Configuration Management in Software Testing

What is configuration management?
Our systems are made up of a number of items (or things). Configuration Management is all about effective and efficient management and control of these items.
During the lifetime of the system many of the items will change. They will change for a number of reasons; new features, fault fixes, environment changes, etc. We might also have different items for different customers, such as version A contains modules 1,2,3,4 & 5 and version B contains modules 1,2,3,6 & 7. We may need different modules depending on the environments they run under (such as Windows NT and Windows 2000).
An indication of a good Configuration Management system is to ask ourselves whether we can go back two releases of our software and perform some specific tests with relative ease.

Problems resulting from poor configuration management
Often organisations do not appreciate the need for good configuration management until they experience one or more of the problems that can occur without it. Some problems that commonly occur as a result of poor configuration management systems include:
  •  the inability to reproduce a fault reported by a customer;
  • two programmers have the same module out for update and one overwrites the other’s change;
  • unable to match object code with source code;
  • do not know which fixes belong to which versions of the software;
  • faults that have been fixed reappear in a later release;
  • a fault fix to an old version needs testing urgently, but tests have been updated.
Definition of configuration management
A good definition of configuration management is given in the ANSI/IEEE Standard 729-1983, Software Engineering Terminology. This says that configuration management is:
  • “the process of identifying and defining Configuration Items in a system,
  • controlling the release and change of these items throughout the system life cycle,
  • recording and reporting the status of configuration items and change requests, and
  • verifying the completeness and correctness of configuration items.
This definition neatly breaks down configuration management into four key areas:
  • configuration identification;
  • configuration control;
  • configuration status accounting; and
  • configuration audit.
Configuration identification is the process of identifying and defining Configuration Items in a system. Configuration Items are those items that have their own version number such that when an item is changed, a new version is created with a different version number. So configuration identification is about identifying what are to be the configuration items in a system, how these will be structured (where they will be stored in relation to each other) the version numbering system, selection criteria, naming conventions, and baselines. A baseline is a set of different configuration items (one version of each) that has a version number itself. Thus, if program X comprises modules A and B, we could define a baseline for version 1.1 of program X that comprises version 1.1 of module A and version 1.1 of module B. If module B changes, a new version (say 1.2) of module B is created. We may then have a new version of program X, say baseline 2.0 that comprises version 1.1 of module A and version 1.2 of module B.

Configuration control is about the provision and management of a controlled library containing all the configuration items. This will govern how new and updated configuration items can be submitted into and copied out of the library. Configuration control is also determines how fault reporting and change control is handled (since fault fixes usually involve new versions of configuration items being created).
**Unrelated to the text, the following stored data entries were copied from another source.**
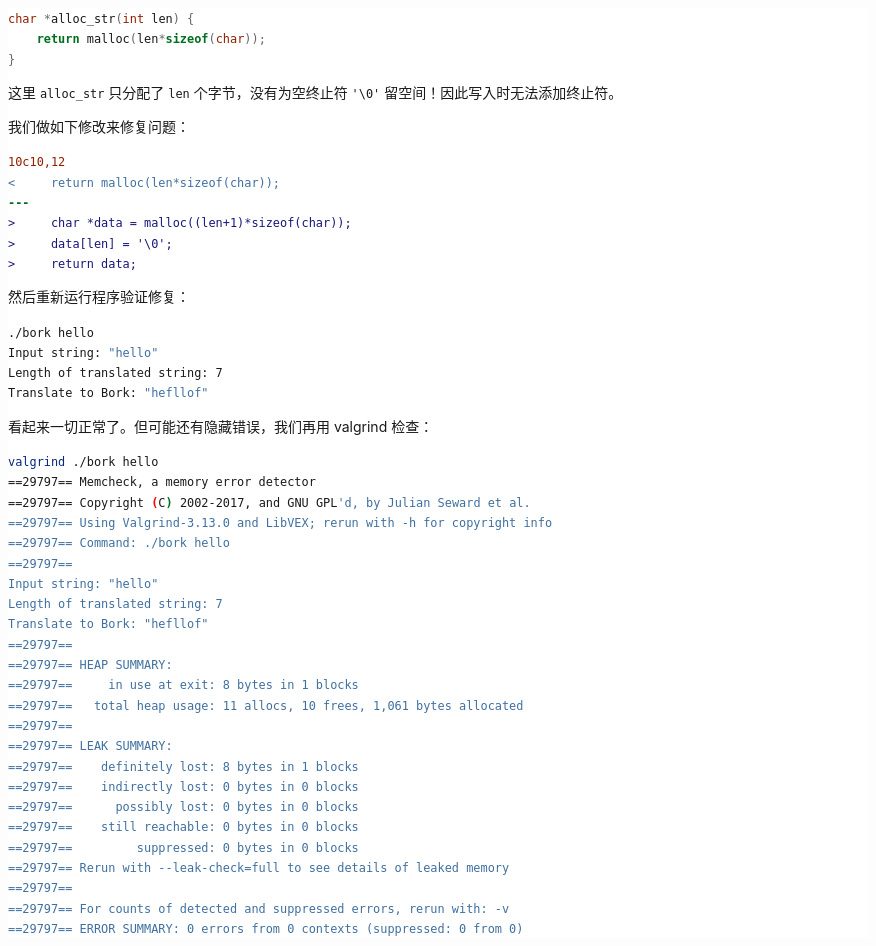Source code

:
 ```c
char *alloc_str(int len) {
    return malloc(len*sizeof(char));
}
```

这里 `alloc_str` 只分配了 `len` 个字节，没有为空终止符 `'\0'` 留空间！因此写入时无法添加终止符。

我们做如下修改来修复问题：

```diff
10c10,12
<     return malloc(len*sizeof(char));
---
>     char *data = malloc((len+1)*sizeof(char));
>     data[len] = '\0';
>     return data;
```

然后重新运行程序验证修复：

```bash
./bork hello
Input string: "hello"
Length of translated string: 7
Translate to Bork: "hefllof"
```

看起来一切正常了。但可能还有隐藏错误，我们再用 valgrind 检查：

```bash
valgrind ./bork hello
==29797== Memcheck, a memory error detector
==29797== Copyright (C) 2002-2017, and GNU GPL'd, by Julian Seward et al.
==29797== Using Valgrind-3.13.0 and LibVEX; rerun with -h for copyright info
==29797== Command: ./bork hello
==29797==
Input string: "hello"
Length of translated string: 7
Translate to Bork: "hefllof"
==29797==
==29797== HEAP SUMMARY:
==29797==     in use at exit: 8 bytes in 1 blocks
==29797==   total heap usage: 11 allocs, 10 frees, 1,061 bytes allocated
==29797==
==29797== LEAK SUMMARY:
==29797==    definitely lost: 8 bytes in 1 blocks
==29797==    indirectly lost: 0 bytes in 0 blocks
==29797==      possibly lost: 0 bytes in 0 blocks
==29797==    still reachable: 0 bytes in 0 blocks
==29797==         suppressed: 0 bytes in 0 blocks
==29797== Rerun with --leak-check=full to see details of leaked memory
==29797==
==29797== For counts of detected and suppressed errors, rerun with: -v
==29797== ERROR SUMMARY: 0 errors from 0 contexts (suppressed: 0 from 0)
```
Status accounting enables traceability and impact analysis. A database holds all the information relating to the current and past states of all configuration items. For example, this would be able to tell us which configuration items are being updated, who has them and for what purpose.

Configuration auditing is the process of ensuring that all configuration management procedures have been followed and of verifying the current state of any and all configuration items is as it is supposed to be. We should be able to ensure that a delivered system is a complete system (i.e. all necessary configuration items have been included and extraneous items have not been included).

Configuration management in testing
Just about everything used in testing can reasonably be place under the control of a configuration management system. That is not to say that everything should. For example, actual test results may not be though in some industries (e.g. pharmaceutical) it can be a legal requirement to do so.